**GIVEN REQUEST:** Present the lines of the material, from the line containing "collector number: 282" through the end of the material, as a Markdown table with the columns "Row" and "Text". Number each row and omit blank lines.

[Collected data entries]
::::

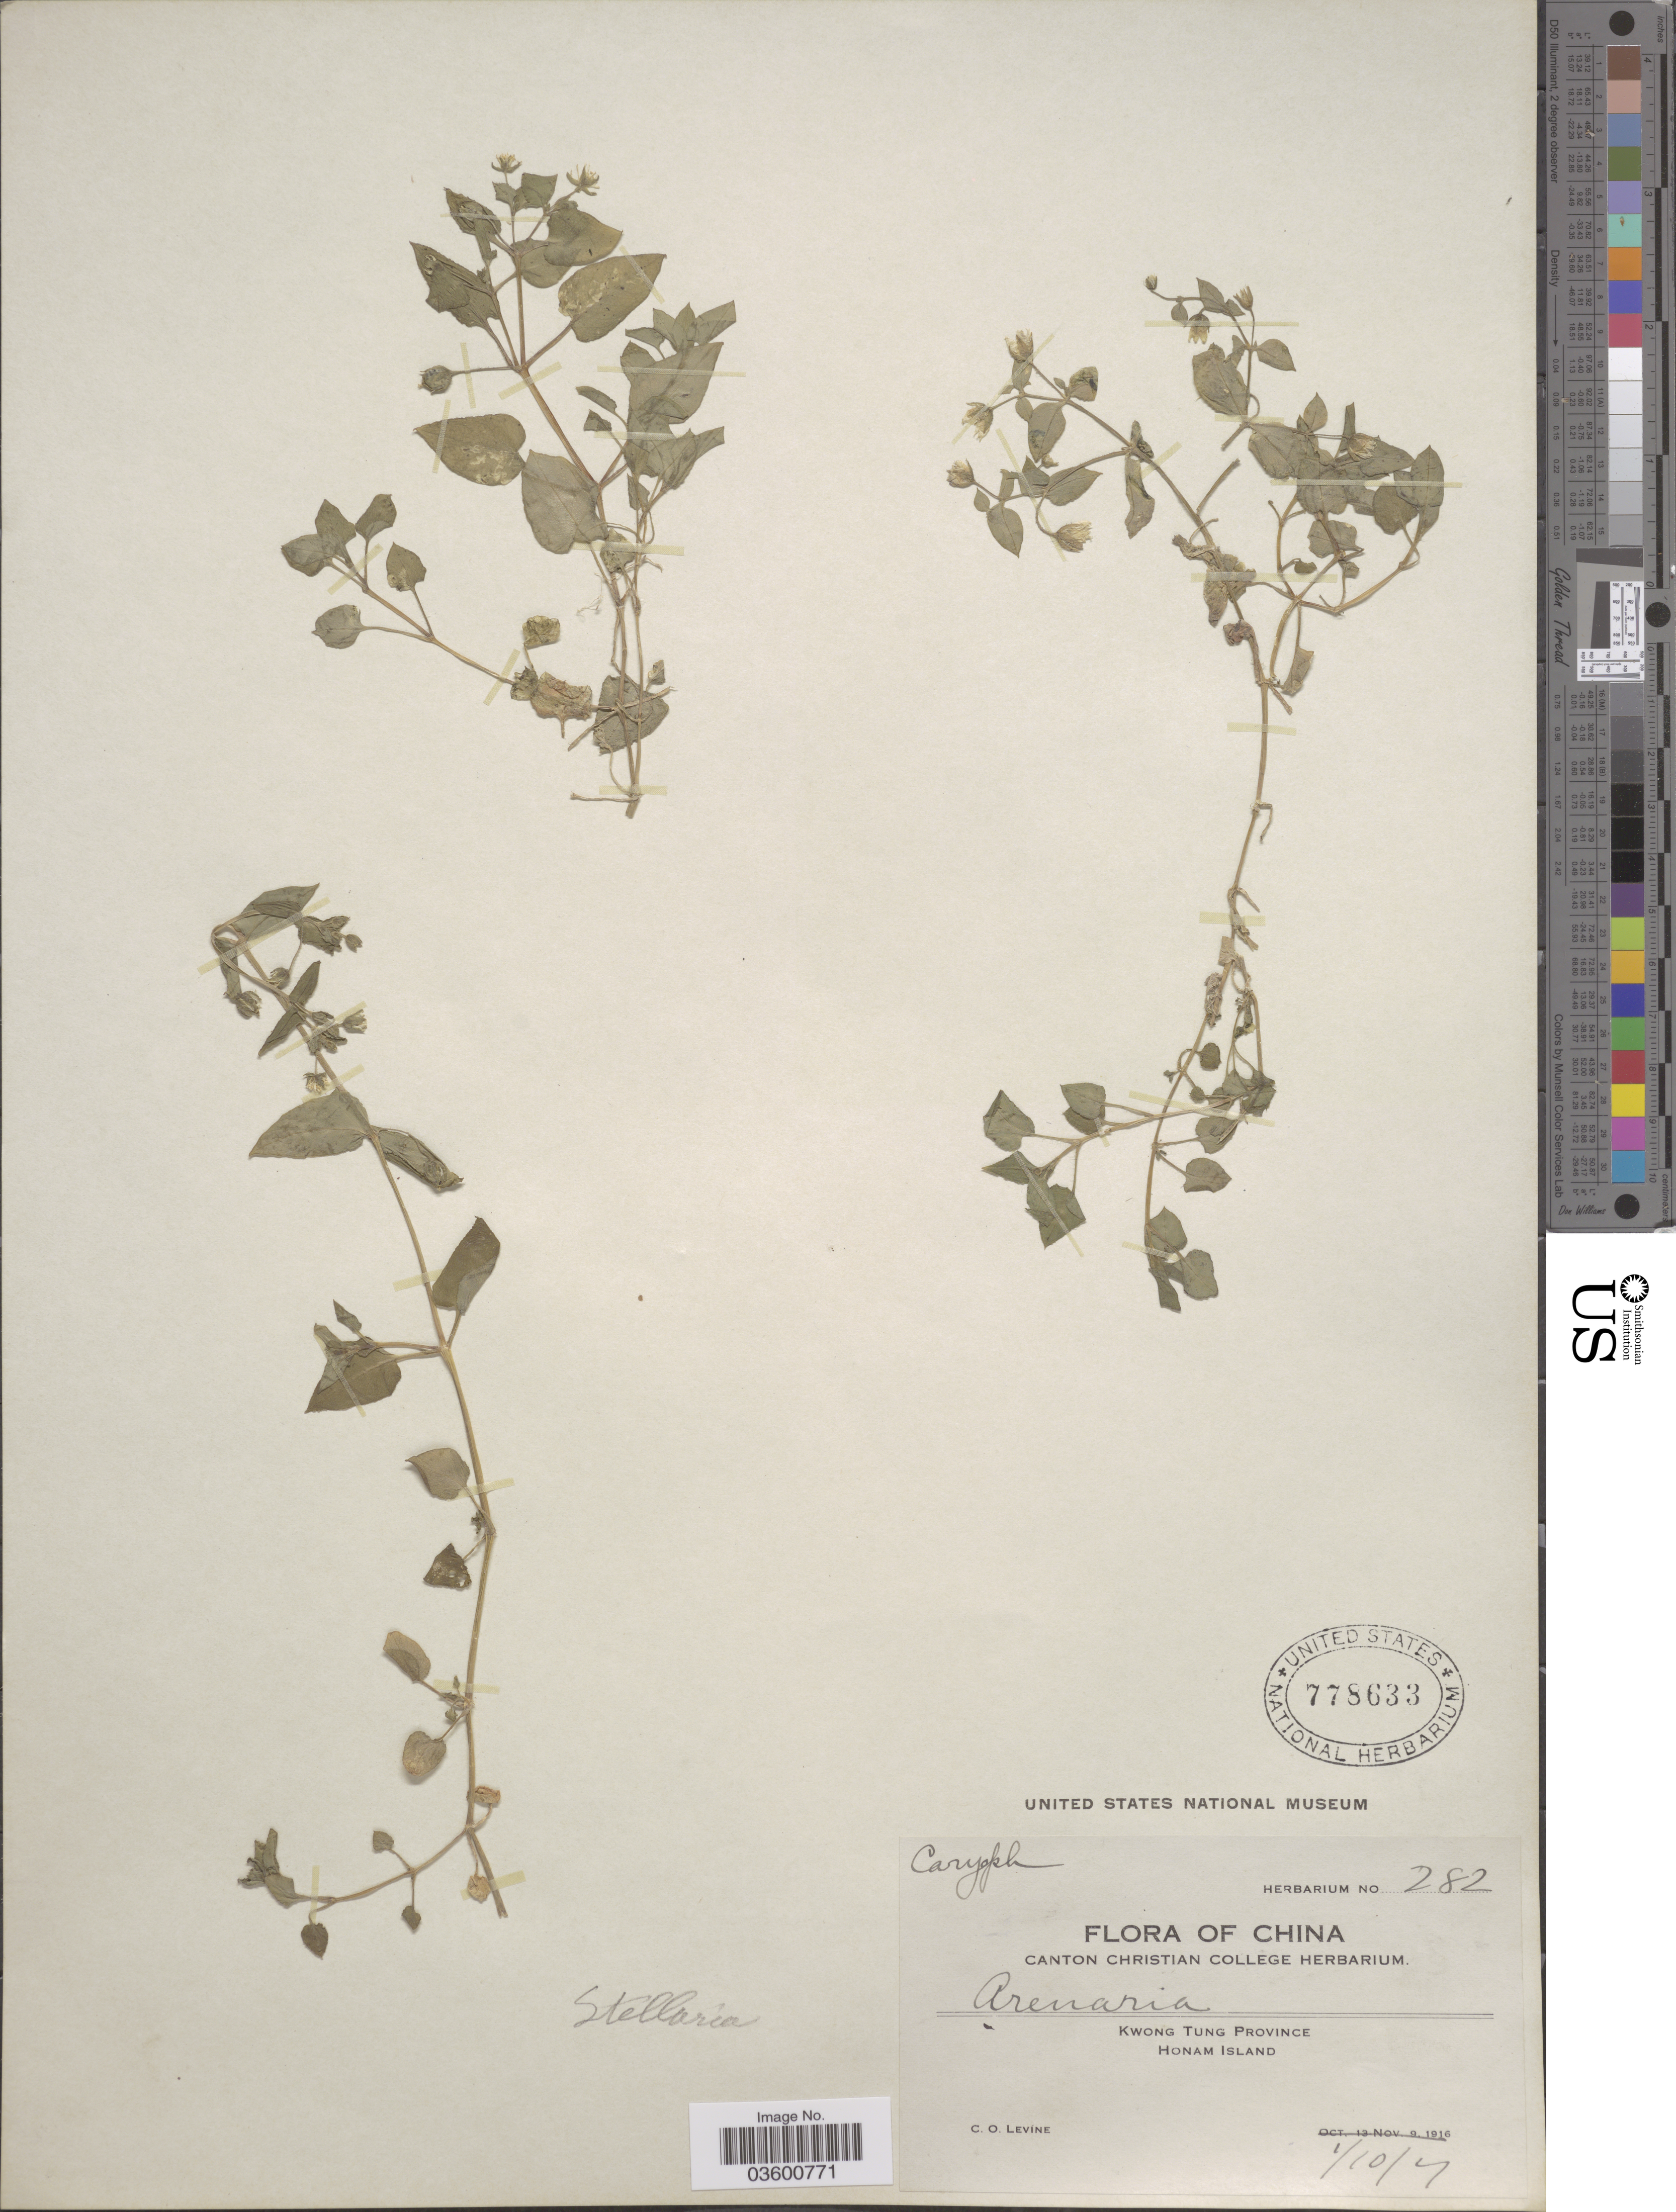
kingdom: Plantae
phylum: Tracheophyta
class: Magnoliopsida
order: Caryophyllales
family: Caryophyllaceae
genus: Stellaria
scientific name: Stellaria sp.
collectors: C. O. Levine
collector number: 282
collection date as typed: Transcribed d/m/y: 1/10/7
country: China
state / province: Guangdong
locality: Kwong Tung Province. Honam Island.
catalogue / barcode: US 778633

::::

**COMPLETED TASK:**
| Row | Text |
|---|---|
| 1 | collector number: 282 |
| 2 | collection date as typed: Transcribed d/m/y: 1/10/7 |
| 3 | country: China |
| 4 | state / province: Guangdong |
| 5 | locality: Kwong Tung Province. Honam Island. |
| 6 | catalogue / barcode: US 778633 |